==== LISTED RECORDS

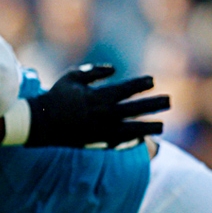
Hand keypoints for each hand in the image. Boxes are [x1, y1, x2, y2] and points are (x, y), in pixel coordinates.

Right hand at [26, 64, 168, 147]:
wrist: (42, 123)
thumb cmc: (56, 96)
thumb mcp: (72, 77)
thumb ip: (94, 71)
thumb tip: (113, 70)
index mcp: (99, 96)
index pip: (128, 89)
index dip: (142, 84)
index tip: (152, 81)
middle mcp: (106, 114)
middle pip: (137, 109)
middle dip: (155, 104)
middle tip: (169, 101)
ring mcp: (104, 130)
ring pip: (134, 129)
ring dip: (150, 127)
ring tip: (161, 126)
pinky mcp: (99, 142)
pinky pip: (122, 142)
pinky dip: (133, 140)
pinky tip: (142, 139)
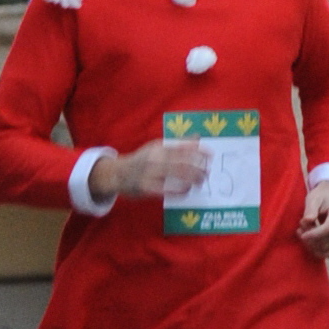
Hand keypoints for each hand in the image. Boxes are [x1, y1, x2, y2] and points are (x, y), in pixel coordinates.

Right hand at [91, 138, 207, 205]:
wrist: (117, 174)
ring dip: (191, 178)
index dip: (198, 151)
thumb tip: (198, 138)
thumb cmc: (142, 160)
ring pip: (175, 174)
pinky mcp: (146, 187)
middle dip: (197, 168)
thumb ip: (178, 144)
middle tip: (208, 173)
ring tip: (200, 181)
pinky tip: (186, 191)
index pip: (182, 147)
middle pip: (181, 161)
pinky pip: (165, 189)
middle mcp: (154, 158)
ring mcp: (149, 173)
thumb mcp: (157, 148)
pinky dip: (178, 190)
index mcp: (158, 147)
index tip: (211, 155)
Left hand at [296, 178, 328, 257]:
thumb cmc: (321, 196)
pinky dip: (319, 251)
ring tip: (303, 235)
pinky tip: (310, 242)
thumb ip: (310, 209)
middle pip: (328, 241)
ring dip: (313, 247)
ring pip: (328, 250)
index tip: (302, 235)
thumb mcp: (314, 198)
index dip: (314, 234)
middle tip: (300, 231)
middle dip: (310, 240)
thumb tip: (307, 221)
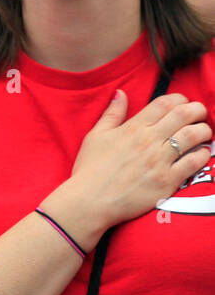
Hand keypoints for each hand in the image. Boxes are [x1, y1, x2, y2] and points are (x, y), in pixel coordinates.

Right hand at [64, 90, 211, 234]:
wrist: (90, 201)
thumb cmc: (90, 169)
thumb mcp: (95, 136)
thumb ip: (111, 113)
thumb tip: (120, 93)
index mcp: (132, 128)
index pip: (164, 103)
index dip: (179, 98)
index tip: (182, 103)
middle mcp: (148, 141)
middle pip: (184, 114)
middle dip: (197, 110)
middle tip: (199, 114)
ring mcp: (159, 161)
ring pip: (194, 136)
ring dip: (204, 130)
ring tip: (203, 132)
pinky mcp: (167, 181)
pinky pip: (194, 163)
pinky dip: (203, 154)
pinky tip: (201, 153)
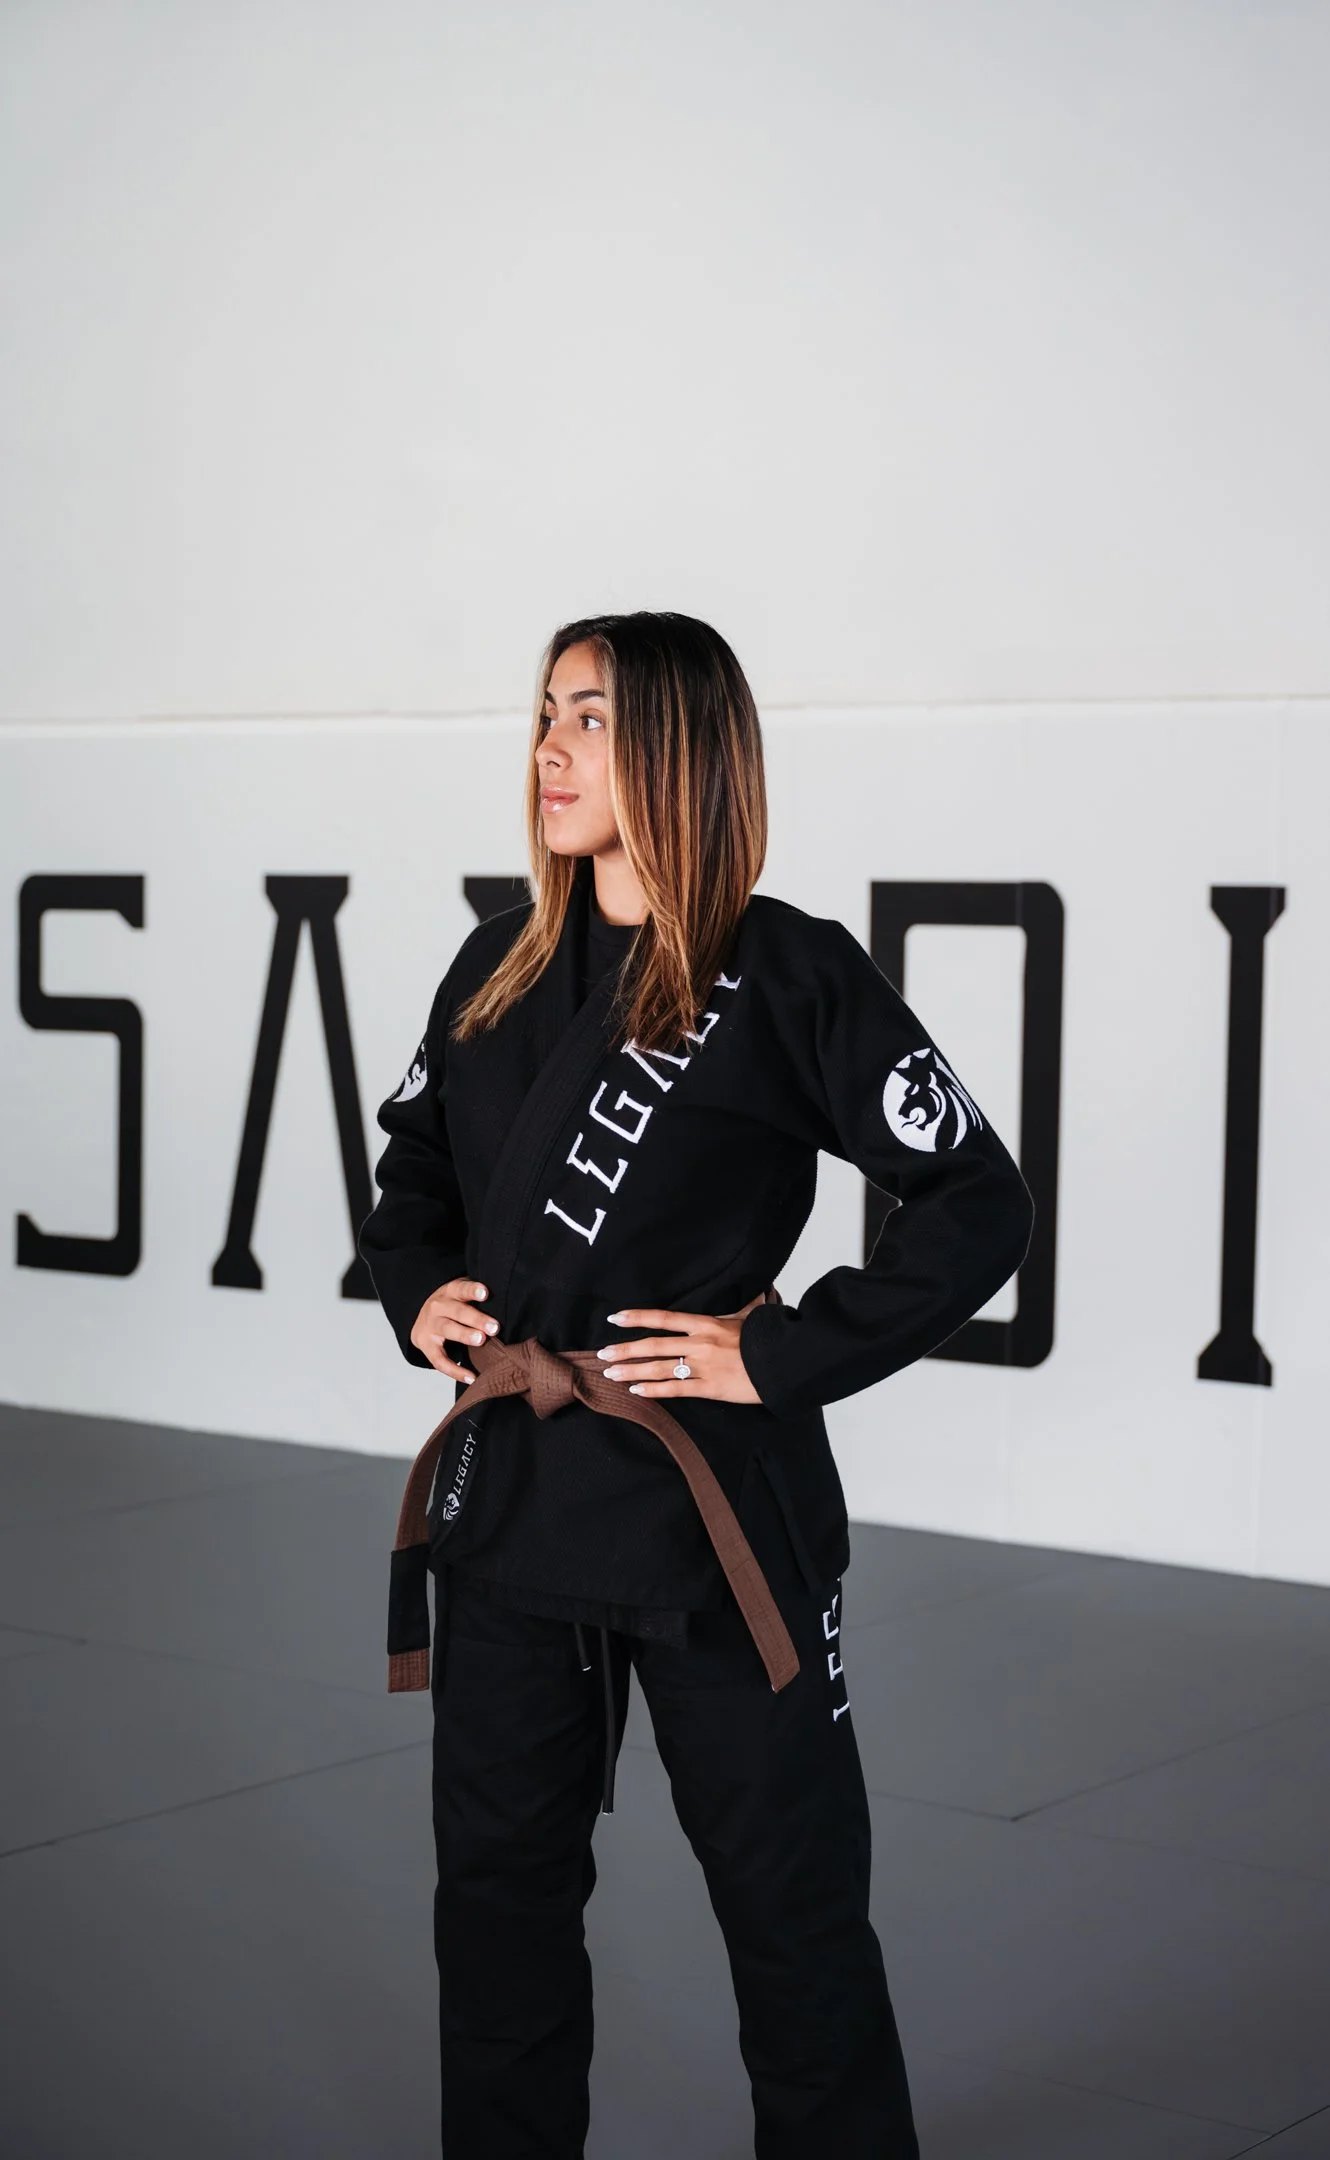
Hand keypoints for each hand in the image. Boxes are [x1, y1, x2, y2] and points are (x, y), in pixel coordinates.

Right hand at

========

■ EXERCISE AIM ■
Copy out the entries above in full and exactly, skipping every picture.

■ EXERCISE OUTPUT ■
Hand keypoints for each hand in the image. Boxes are [x1, y1, x2, y2] and points are (x, y), in pixel coordinates.

Right hand at [26, 64, 168, 147]:
wrist: (42, 123)
thumb cmc: (56, 96)
thumb mcp: (72, 77)
thumb ip: (94, 71)
thumb tip: (113, 70)
index mcp: (99, 96)
index pip: (128, 89)
index dip: (142, 84)
index tip: (152, 81)
middle mcp: (106, 114)
middle pip: (137, 109)
middle dip: (155, 104)
middle tip: (169, 101)
ring mcp: (104, 130)
ring pip: (134, 129)
ring dip: (150, 127)
ring tip: (161, 126)
pinky mcp: (99, 142)
pinky pip: (122, 142)
pinky dip: (133, 140)
pinky tip: (142, 139)
Hand keypoints for each hand in the image. Boxes are [x1, y1, x2, y2] and points are (x, y), in pixel coordinates.

Right hand at [91, 138, 207, 205]:
wrist: (117, 174)
ring dip: (191, 178)
index dip: (198, 151)
thumb tip: (198, 138)
thumb cmc: (142, 160)
ring pip: (175, 174)
pinky mcp: (146, 187)
middle dip: (197, 168)
thumb ip: (178, 144)
middle tip: (208, 173)
ring tip: (200, 181)
pinky tip: (186, 191)
index pip: (182, 147)
middle pip: (181, 161)
pinky pip: (165, 189)
middle mcp: (154, 158)
ring mcp: (149, 173)
thumb mcp: (157, 148)
pinky dip: (178, 190)
index mcp: (158, 147)
index tip: (211, 155)
Left hand at [296, 178, 328, 257]:
thumb cmc: (321, 196)
pinky dip: (319, 251)
ring tip: (303, 235)
pinky tip: (310, 242)
thumb ip: (310, 209)
middle pip: (328, 241)
ring dip: (313, 247)
ring pip: (328, 250)
index tip: (302, 235)
thumb mcp: (314, 198)
index dip: (314, 234)
middle tip: (300, 231)
middle dip: (310, 240)
thumb tip: (307, 221)
Hand keypoints for each hand in the image. Boxes are [x1, y1, x2, y2] and points are (x, y), in pixel coordinates.

Right hand at [64, 90, 211, 234]:
wrist: (90, 201)
thumb cmc: (90, 169)
thumb mcp: (95, 136)
thumb ip: (111, 113)
thumb tip: (120, 93)
index mcp: (132, 128)
index pip: (164, 103)
index dip: (179, 98)
index tip: (182, 103)
middle mcp: (148, 141)
middle pip: (184, 114)
middle dip: (197, 110)
middle tip: (199, 114)
ring mcp: (159, 161)
ring pip: (194, 136)
ring dip: (204, 130)
ring tip: (203, 132)
pinky mcp: (167, 181)
pinky pip: (194, 163)
pinky dip: (203, 154)
pinky tip: (201, 153)
Hand keypoints for each hand in the image. Boxes are [x1, y1, x2, y2] and points are (x, y), in pixel coordinates.

Right hand at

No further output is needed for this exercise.